After Adam and Eve and sinned by eating from the tree, God said, “See, the man has become like one of us knowing good and evil. Now what if he also reaches out his hand to take fruit from the tree of life and eats of it and lives forever?”

There was another tree also there in the middle of the Garden of Eden, the Tree of Life. And here we see that God’s full plan was from the beginning, for all the pieces of our eventual deliverance and salvation were present. It has been commented before that for human beings to have eaten of the tree of life in this state of being enslaved to sin would have resulted in the experience of hell: being slaves forever.

As God says, eating of the tree of live gives eternal life. Since we were not in a good state to eat of the tree of life, therefore God in his mercy, banished us from the Garden of Eden to till the ground from which we had been taken. These actions were taken by God for our own good and never without hope for us.

For even then, God had an ultimate plan to deliver human beings from slavery to sin, and then to give them fruit to eat from the tree of life. As Saint Paul says, “thanks be to God through Jesus Christ, our Lord. He is the one who will deliver us from slavery we experience in this mortal body.”

And it is through him that we will also partake of the Tree of Life. Jesus Christ is the way the pathway to be delivered from slavery to sin, and to enter life is to be united to Christ in all of the essential aspects of his life: the way he lived his life here, how he was treated and accepted it and bore it, what he experienced, his faithfulness and love to the end.
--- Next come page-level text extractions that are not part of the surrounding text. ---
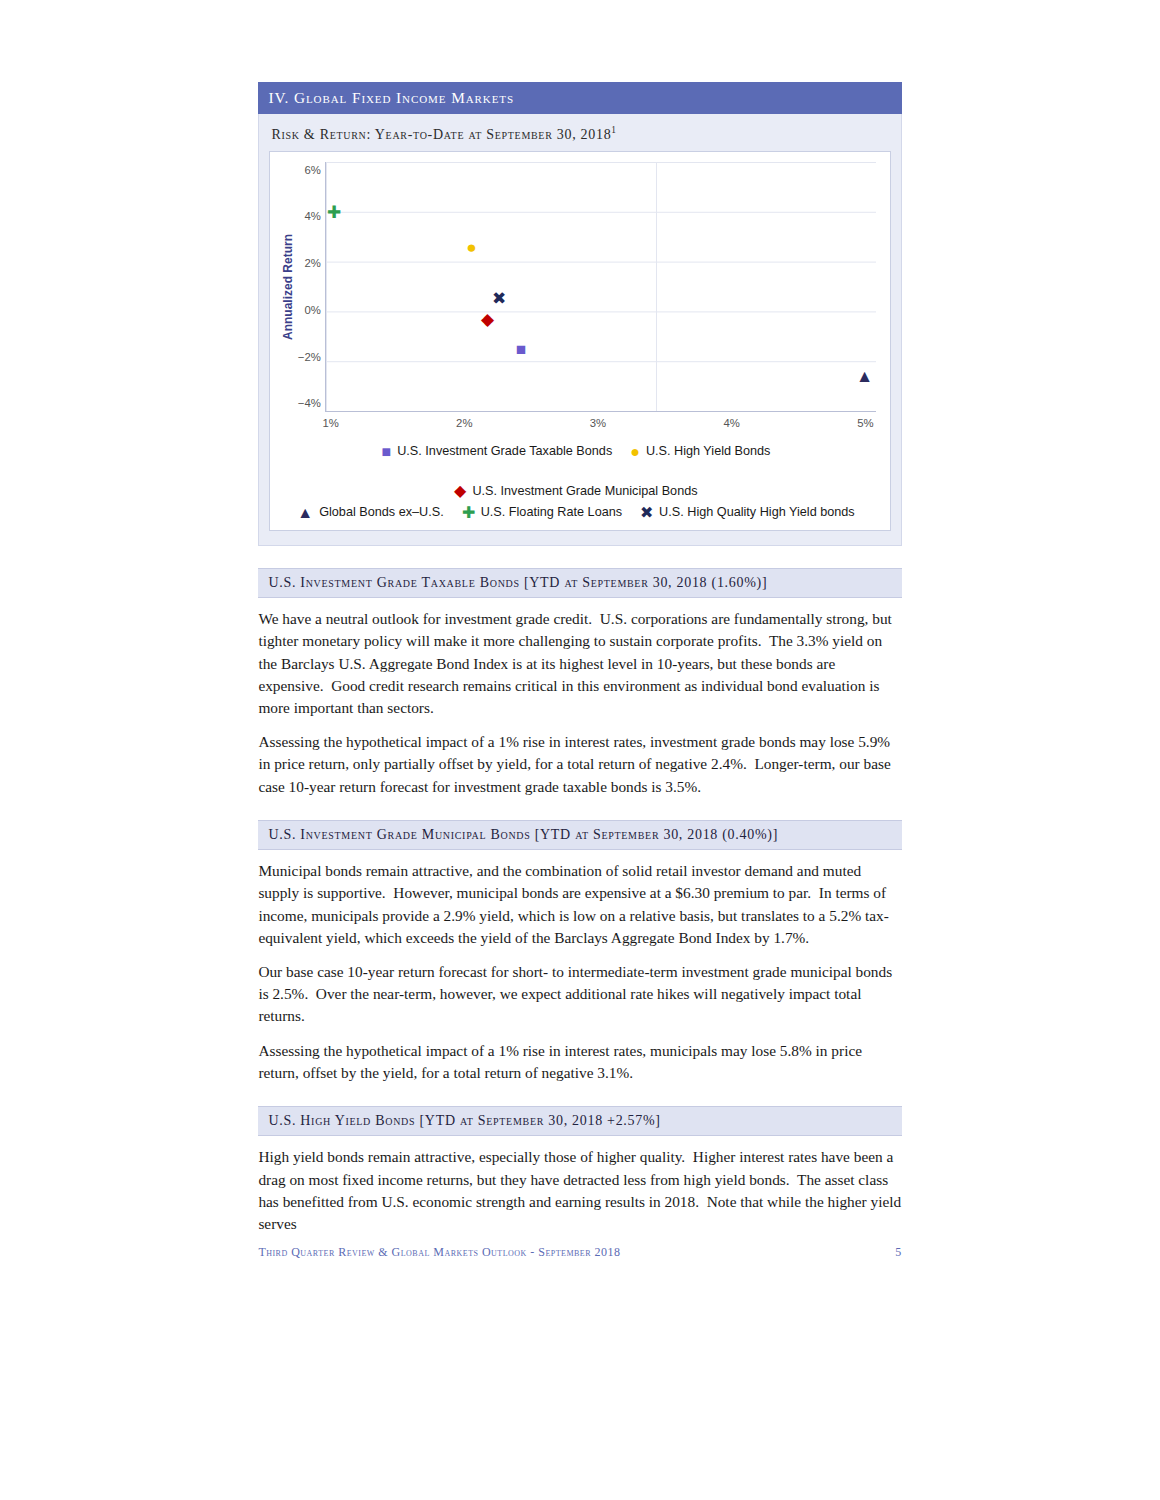IV. Global Fixed Income Markets
Risk & Return: Year-to-Date at September 30, 20181
Annualized Return
6%
4%
2%
0%
−2%
−4%
✚ ● ✖ ◆ ■ ▲
1%
2%
3%
4%
5%
■U.S. Investment Grade Taxable Bonds ●U.S. High Yield Bonds ◆U.S. Investment Grade Municipal Bonds
▲Global Bonds ex–U.S. ✚U.S. Floating Rate Loans ✖U.S. High Quality High Yield bonds
U.S. Investment Grade Taxable Bonds [YTD at September 30, 2018 (1.60%)]
We have a neutral outlook for investment grade credit. U.S. corporations are fundamentally strong, but tighter monetary policy will make it more challenging to sustain corporate profits. The 3.3% yield on the Barclays U.S. Aggregate Bond Index is at its highest level in 10-years, but these bonds are expensive. Good credit research remains critical in this environment as individual bond evaluation is more important than sectors.
Assessing the hypothetical impact of a 1% rise in interest rates, investment grade bonds may lose 5.9% in price return, only partially offset by yield, for a total return of negative 2.4%. Longer-term, our base case 10-year return forecast for investment grade taxable bonds is 3.5%.
U.S. Investment Grade Municipal Bonds [YTD at September 30, 2018 (0.40%)]
Municipal bonds remain attractive, and the combination of solid retail investor demand and muted supply is supportive. However, municipal bonds are expensive at a $6.30 premium to par. In terms of income, municipals provide a 2.9% yield, which is low on a relative basis, but translates to a 5.2% tax-equivalent yield, which exceeds the yield of the Barclays Aggregate Bond Index by 1.7%.
Our base case 10-year return forecast for short- to intermediate-term investment grade municipal bonds is 2.5%. Over the near-term, however, we expect additional rate hikes will negatively impact total returns.
Assessing the hypothetical impact of a 1% rise in interest rates, municipals may lose 5.8% in price return, offset by the yield, for a total return of negative 3.1%.
U.S. High Yield Bonds [YTD at September 30, 2018 +2.57%]
High yield bonds remain attractive, especially those of higher quality. Higher interest rates have been a drag on most fixed income returns, but they have detracted less from high yield bonds. The asset class has benefitted from U.S. economic strength and earning results in 2018. Note that while the higher yield serves
Third Quarter Review & Global Markets Outlook - September 2018
5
We are to turn away from sin and believe in the Gospel. We are to imitate Christ in all things to put on Christ. In this life, we are taught to empty oneself, to strive, to become obedient to death, serving the Lord and our brothers and sisters in humble work. For in the end, when we were baptized into Christ Jesus, we were baptized into his death.

He willingly laid down his life. He died out of love for others. We are to imitate him in his love and in his death. And there is no greater love than that. And if we are buried with him through baptism and to death, then just as Christ was raised from the dead by the glory of the Father, we too will live and newness of life.

Such a description can leave us a little discouraged, for it speaks of a lot of sacrifice, self-care, suffering, and self-emptying. But we are not alone in this while proceeding along this path in the imitation of Christ: Christ will also increasingly befriend us. Jesus says, “Whoever loves me will keep my word, and my Father will love him and we will come to him and make our dwelling with him.”

It is promised to us that we should increasingly encounter the deep joy and peace of Christ’s intimacy. Jesus also said to them, “I am the bread of life. Whoever eats this bread will live forever. Whoever eats my flesh and drinks my blood as eternal life. And I will raise him up on the last day. Whoever eats my flesh and drinks my blood remains in me and I in him.”

This is the intimacy which should grow in us as we receive the body and blood of Christ, which Jesus desires to give us us, so that we increasingly converse with him. And as he shares his spirit with us, as we hear his words speaking to us in our hearts, in union with the Eucharist, the rest of our deliverance and transformation will be accomplished.

“Unlike a slave, a son always remains in the household. So if a son frees you, then you will truly be free.” And they put Jesus to death by hanging him on a tree. They sought to conquer him by killing him. They believed the death to be their definitive weapon, but they were mistaken. They did not recognize the cross for what it truly was.

If the demons had known it, they would not have goaded men into crucifying the Lord of Glory, for it is their true and everlasting defeat. The Cross is really the tree of life and Christ is its fruit. And now the tree of life is made available to everyone who wants to may eat of it.

“Blessed are they who wash their robes so as to have the right to the tree of life, to the victor I will give the right to eat from the tree of life that is in the garden of God.”

Truly, through His only begotten Son, God has conquered death and unlocked for us the path to eternity. On this Easter day, may the Easter message once again possess and fill our hearts, and may we increasingly share it with others.